2. From the DOS window, ping the IP address of the local host. If that’s successful, your network interface card (NIC) is functioning. If it fails, there is a problem with the NIC. Success here doesn’t mean that a cable is plugged into the NIC, only that the IP protocol stack on the host can communicate to the NIC (via the LAN driver).

3. From the DOS window, ping the default gateway (router). If the ping works, it means that the NIC is plugged into the network and can communicate on the local network. If it fails, you have a local physical network problem that could be anywhere from the NIC to the router.

4. If steps 1 through 3 were successful, try to ping the remote server. If that works, then you know that you have IP communication between the local host and the remote server

If the user still can’t communicate with the server after steps 1 through 4 are successful, you probably have some type of name resolution problem and need to check your Domain Name System (DNS) settings. But if the ping to the remote server fails, then you know you have some type of remote physical network problem and need to go to the server and work through steps 1 through 3 until you find the snag.

Before we move on to determining IP address problems and how to fix them, I just want to mention some basic DOS commands that you can use to help troubleshoot your network from both a PC and a Cisco router .

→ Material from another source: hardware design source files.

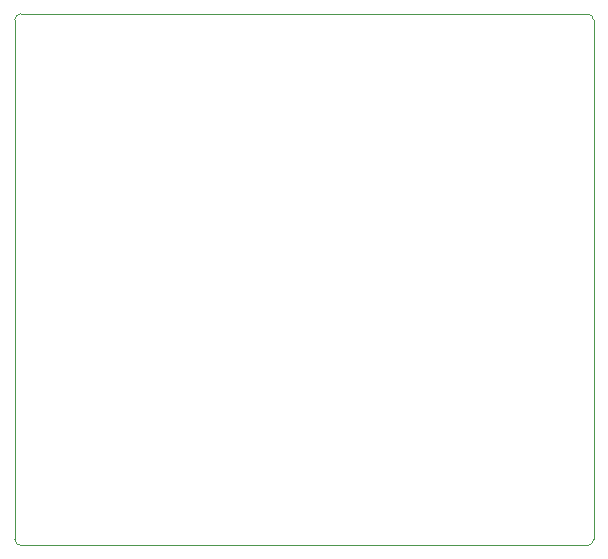
<source format=gm1>
G04 #@! TF.GenerationSoftware,KiCad,Pcbnew,5.1.4-e60b266~84~ubuntu18.04.1*
G04 #@! TF.CreationDate,2019-10-26T18:44:55+05:30*
G04 #@! TF.ProjectId,senseEle_SMA_rev1,73656e73-6545-46c6-955f-534d415f7265,rev?*
G04 #@! TF.SameCoordinates,Original*
G04 #@! TF.FileFunction,Profile,NP*
%FSLAX46Y46*%
G04 Gerber Fmt 4.6, Leading zero omitted, Abs format (unit mm)*
G04 Created by KiCad (PCBNEW 5.1.4-e60b266~84~ubuntu18.04.1) date 2019-10-26 18:44:55*
%MOMM*%
%LPD*%
G04 APERTURE LIST*
%ADD10C,0.050000*%
G04 APERTURE END LIST*
D10*
X58500000Y-10000000D02*
G75*
G02X59000000Y-10500000I0J-500000D01*
G01*
X59000000Y-54500000D02*
G75*
G02X58500000Y-55000000I-500000J0D01*
G01*
X10500000Y-55000000D02*
G75*
G02X10000000Y-54500000I0J500000D01*
G01*
X10000000Y-10500000D02*
G75*
G02X10500000Y-10000000I500000J0D01*
G01*
X58500000Y-10000000D02*
X10500000Y-10000000D01*
X59000000Y-54500000D02*
X59000000Y-10500000D01*
X10500000Y-55000000D02*
X58500000Y-55000000D01*
X10000000Y-10500000D02*
X10000000Y-54500000D01*
M02*

</source>
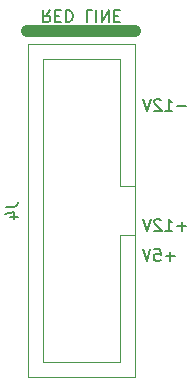
<source format=gbo>
%TF.GenerationSoftware,KiCad,Pcbnew,9.0.3*%
%TF.CreationDate,2026-01-03T20:08:18+00:00*%
%TF.ProjectId,input-panel,696e7075-742d-4706-916e-656c2e6b6963,rev?*%
%TF.SameCoordinates,Original*%
%TF.FileFunction,Legend,Bot*%
%TF.FilePolarity,Positive*%
%FSLAX46Y46*%
G04 Gerber Fmt 4.6, Leading zero omitted, Abs format (unit mm)*
G04 Created by KiCad (PCBNEW 9.0.3) date 2026-01-03 20:08:18*
%MOMM*%
%LPD*%
G01*
G04 APERTURE LIST*
%ADD10C,0.150000*%
%ADD11C,0.120000*%
%ADD12C,1.000000*%
G04 APERTURE END LIST*
D10*
X78612819Y-97779166D02*
X79327104Y-97779166D01*
X79327104Y-97779166D02*
X79469961Y-97731547D01*
X79469961Y-97731547D02*
X79565200Y-97636309D01*
X79565200Y-97636309D02*
X79612819Y-97493452D01*
X79612819Y-97493452D02*
X79612819Y-97398214D01*
X78946152Y-98683928D02*
X79612819Y-98683928D01*
X78565200Y-98445833D02*
X79279485Y-98207738D01*
X79279485Y-98207738D02*
X79279485Y-98826785D01*
X93873904Y-99456366D02*
X93112000Y-99456366D01*
X93492952Y-99837319D02*
X93492952Y-99075414D01*
X92112000Y-99837319D02*
X92683428Y-99837319D01*
X92397714Y-99837319D02*
X92397714Y-98837319D01*
X92397714Y-98837319D02*
X92492952Y-98980176D01*
X92492952Y-98980176D02*
X92588190Y-99075414D01*
X92588190Y-99075414D02*
X92683428Y-99123033D01*
X91731047Y-98932557D02*
X91683428Y-98884938D01*
X91683428Y-98884938D02*
X91588190Y-98837319D01*
X91588190Y-98837319D02*
X91350095Y-98837319D01*
X91350095Y-98837319D02*
X91254857Y-98884938D01*
X91254857Y-98884938D02*
X91207238Y-98932557D01*
X91207238Y-98932557D02*
X91159619Y-99027795D01*
X91159619Y-99027795D02*
X91159619Y-99123033D01*
X91159619Y-99123033D02*
X91207238Y-99265890D01*
X91207238Y-99265890D02*
X91778666Y-99837319D01*
X91778666Y-99837319D02*
X91159619Y-99837319D01*
X90873904Y-98837319D02*
X90540571Y-99837319D01*
X90540571Y-99837319D02*
X90207238Y-98837319D01*
X82357142Y-81147680D02*
X82023809Y-81623871D01*
X81785714Y-81147680D02*
X81785714Y-82147680D01*
X81785714Y-82147680D02*
X82166666Y-82147680D01*
X82166666Y-82147680D02*
X82261904Y-82100061D01*
X82261904Y-82100061D02*
X82309523Y-82052442D01*
X82309523Y-82052442D02*
X82357142Y-81957204D01*
X82357142Y-81957204D02*
X82357142Y-81814347D01*
X82357142Y-81814347D02*
X82309523Y-81719109D01*
X82309523Y-81719109D02*
X82261904Y-81671490D01*
X82261904Y-81671490D02*
X82166666Y-81623871D01*
X82166666Y-81623871D02*
X81785714Y-81623871D01*
X82785714Y-81671490D02*
X83119047Y-81671490D01*
X83261904Y-81147680D02*
X82785714Y-81147680D01*
X82785714Y-81147680D02*
X82785714Y-82147680D01*
X82785714Y-82147680D02*
X83261904Y-82147680D01*
X83690476Y-81147680D02*
X83690476Y-82147680D01*
X83690476Y-82147680D02*
X83928571Y-82147680D01*
X83928571Y-82147680D02*
X84071428Y-82100061D01*
X84071428Y-82100061D02*
X84166666Y-82004823D01*
X84166666Y-82004823D02*
X84214285Y-81909585D01*
X84214285Y-81909585D02*
X84261904Y-81719109D01*
X84261904Y-81719109D02*
X84261904Y-81576252D01*
X84261904Y-81576252D02*
X84214285Y-81385776D01*
X84214285Y-81385776D02*
X84166666Y-81290538D01*
X84166666Y-81290538D02*
X84071428Y-81195300D01*
X84071428Y-81195300D02*
X83928571Y-81147680D01*
X83928571Y-81147680D02*
X83690476Y-81147680D01*
X85928571Y-81147680D02*
X85452381Y-81147680D01*
X85452381Y-81147680D02*
X85452381Y-82147680D01*
X86261905Y-81147680D02*
X86261905Y-82147680D01*
X86738095Y-81147680D02*
X86738095Y-82147680D01*
X86738095Y-82147680D02*
X87309523Y-81147680D01*
X87309523Y-81147680D02*
X87309523Y-82147680D01*
X87785714Y-81671490D02*
X88119047Y-81671490D01*
X88261904Y-81147680D02*
X87785714Y-81147680D01*
X87785714Y-81147680D02*
X87785714Y-82147680D01*
X87785714Y-82147680D02*
X88261904Y-82147680D01*
X93873904Y-89296366D02*
X93112000Y-89296366D01*
X92112000Y-89677319D02*
X92683428Y-89677319D01*
X92397714Y-89677319D02*
X92397714Y-88677319D01*
X92397714Y-88677319D02*
X92492952Y-88820176D01*
X92492952Y-88820176D02*
X92588190Y-88915414D01*
X92588190Y-88915414D02*
X92683428Y-88963033D01*
X91731047Y-88772557D02*
X91683428Y-88724938D01*
X91683428Y-88724938D02*
X91588190Y-88677319D01*
X91588190Y-88677319D02*
X91350095Y-88677319D01*
X91350095Y-88677319D02*
X91254857Y-88724938D01*
X91254857Y-88724938D02*
X91207238Y-88772557D01*
X91207238Y-88772557D02*
X91159619Y-88867795D01*
X91159619Y-88867795D02*
X91159619Y-88963033D01*
X91159619Y-88963033D02*
X91207238Y-89105890D01*
X91207238Y-89105890D02*
X91778666Y-89677319D01*
X91778666Y-89677319D02*
X91159619Y-89677319D01*
X90873904Y-88677319D02*
X90540571Y-89677319D01*
X90540571Y-89677319D02*
X90207238Y-88677319D01*
X92889713Y-101996366D02*
X92127809Y-101996366D01*
X92508761Y-102377319D02*
X92508761Y-101615414D01*
X91175428Y-101377319D02*
X91651618Y-101377319D01*
X91651618Y-101377319D02*
X91699237Y-101853509D01*
X91699237Y-101853509D02*
X91651618Y-101805890D01*
X91651618Y-101805890D02*
X91556380Y-101758271D01*
X91556380Y-101758271D02*
X91318285Y-101758271D01*
X91318285Y-101758271D02*
X91223047Y-101805890D01*
X91223047Y-101805890D02*
X91175428Y-101853509D01*
X91175428Y-101853509D02*
X91127809Y-101948747D01*
X91127809Y-101948747D02*
X91127809Y-102186842D01*
X91127809Y-102186842D02*
X91175428Y-102282080D01*
X91175428Y-102282080D02*
X91223047Y-102329700D01*
X91223047Y-102329700D02*
X91318285Y-102377319D01*
X91318285Y-102377319D02*
X91556380Y-102377319D01*
X91556380Y-102377319D02*
X91651618Y-102329700D01*
X91651618Y-102329700D02*
X91699237Y-102282080D01*
X90842094Y-101377319D02*
X90508761Y-102377319D01*
X90508761Y-102377319D02*
X90175428Y-101377319D01*
D11*
%TO.C,J4*%
X80440000Y-84012500D02*
X80440000Y-112212500D01*
X80440000Y-112212500D02*
X89560000Y-112212500D01*
X81750000Y-85312500D02*
X81750000Y-110912500D01*
X81750000Y-110912500D02*
X88250000Y-110912500D01*
X88250000Y-85312500D02*
X81750000Y-85312500D01*
X88250000Y-96062500D02*
X88250000Y-85312500D01*
X88250000Y-100162500D02*
X88250000Y-100162500D01*
X88250000Y-100162500D02*
X89560000Y-100162500D01*
X88250000Y-110912500D02*
X88250000Y-100162500D01*
X89560000Y-84012500D02*
X80440000Y-84012500D01*
X89560000Y-96062500D02*
X88250000Y-96062500D01*
X89560000Y-112212500D02*
X89560000Y-84012500D01*
D12*
X89572000Y-82872500D02*
X80428000Y-82872500D01*
%TD*%
M02*

</source>
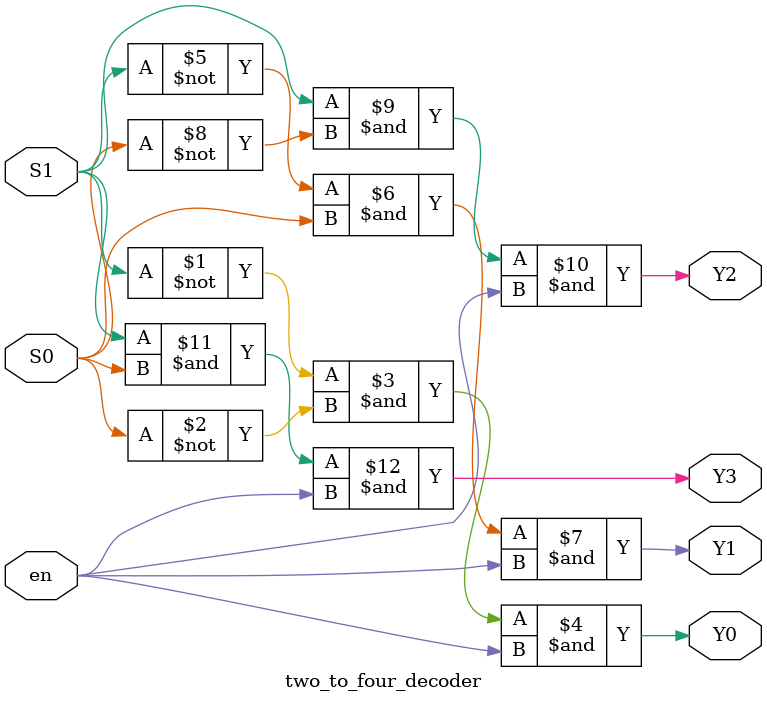
<source format=v>
module two_to_four_decoder(input S1, input S0, input en, output Y3, output Y2, output Y1, output Y0);

    assign Y0 = (~S1) & (~S0) & en;
    assign Y1 = (~S1) & S0 & en;
    assign Y2 = S1 & (~ S0) & en;
    assign Y3 = S1 & S0 & en;

endmodule
</source>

Packet InterNet Groper (ping) Uses ICMP echo request and replies to test if a node IP stack is initialized and alive on the network.

traceroute Displays the list of routers on a path to a network destination by using TTL time-outs and ICMP error messages. This command will not work from a DOS prompt.

tracert Same as traceroute, but it’s a Microsoft Windows command and will not work on a Cisco router.

arp -a Displays IP-to-MAC-address mappings on a Windows PC.

show ip arp Same command as arp -a, but displays the ARP table on a Cisco router.

ipconfig /all Used only from a DOS prompt, shows you the PC network configuration.